Colombia’s largest lake, Lago de Tota, occupies an area of some 6000 hectares and is located at an altitude of 3,015 metres above sea level. It is ‘home’ to 168 bird species, ten of which are indigenous and seven (critically) endangered. The ancient Muisca people found the lake to be the mirror of the cosmos, while the current population also consider it vitally important. Over twenty-two thousand people live around the lake, and largely depend on it for a living. Furthermore, 350,000 people depend on the lake as a source of water.

The problems facing Lago de Tota largely consist of a direct conflict of economic interests on one hand and the best interests of the lake on the other. The development of trout farms in the lake and tourism and onion farming on its shores have caused both damage to Lago de Tota and environmental pollution. Several initiatives have therefore been launched to keep Lago de Tota healthy, in which area a number of PUM missions also provided vital input. What kind of initiatives have been launched? What role did PUM play in these? And what more could be done?

(Source information)
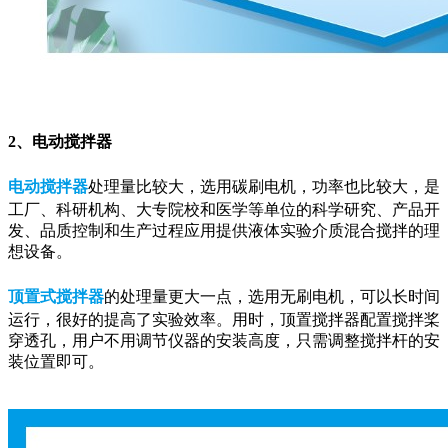
2、电动搅拌器
电动搅拌器
处理量比较大，选用碳刷电机，功率也比较大，是
工厂、科研机构、大专院校和医学等单位的科学研究、产品开
发、品质控制和生产过程应用提供液体实验介质混合搅拌的理
想设备。
顶置式搅拌器
的处理量更大一点，选用无刷电机，可以长时间
运行，很好的提高了实验效率。用时，顶置搅拌器配置搅拌桨
穿透孔，用户不用调节仪器的安装高度，只需调整搅拌杆的安
装位置即可。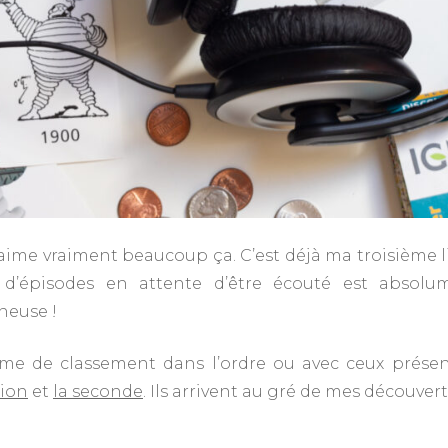
’aime vraiment beaucoup ça. C’est déjà ma troisième l
te d’épisodes en attente d’être écouté est abso
neuse !
rme de classement dans l’ordre ou avec ceux présen
tion
et
la seconde
. Ils arrivent au gré de mes découvert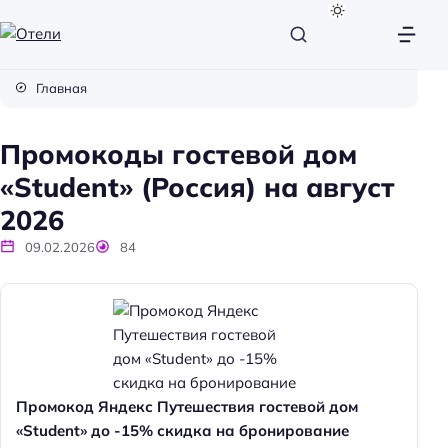
О
т
Главная
е
л
Промокоды гостевой дом
и
«Student» (Россия) на август
2026
09.02.2026
84
Промокод Яндекс Путешествия гостевой дом
«Student» до -15% скидка на бронирование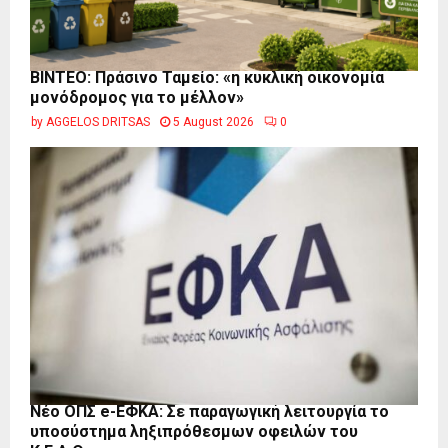
BINTEO: Πράσινο Ταμείο: «η κυκλική οικονομία
μονόδρομος για το μέλλον»
by
AGGELOS DRITSAS
5 August 2026
0
Νέο ΟΠΣ e-ΕΦΚΑ: Σε παραγωγική λειτουργία το
υποσύστημα ληξιπρόθεσμων οφειλών του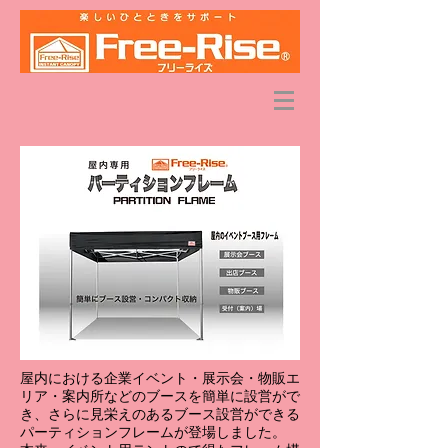
屋内における企業イベント・展示会・物販エ
リア・案内所などのブースを簡単に設営がで
き、さらに見栄えのあるブース設営ができる
パーティションフレームが登場しました。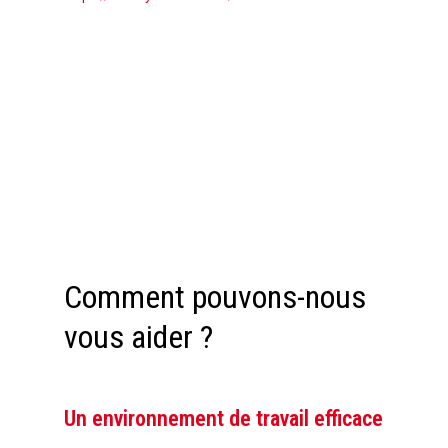
Comment pouvons-nous
vous aider ?
Un environnement de travail efficace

(Task item A) According to the passage on Lago de Tota, how many people depend on the lake as a source of water?
(Task item B)
Using the passage on Lago de Tota, decide whether each statement agrees with it, and quote the deciding words.
(i) The lake lies at an altitude above 3,000 meters.
(ii) Ten of the lake's bird species are endangered.
(iii) Onion farming takes place in the lake itself.

(Your solution A) 350,000 people.

(Your solution B)
(i) Yes: "located at an altitude of 3,015 metres above sea level"
(ii) No: "ten of which are indigenous and seven (critically) endangered"
(iii) No: "tourism and onion farming on its shores"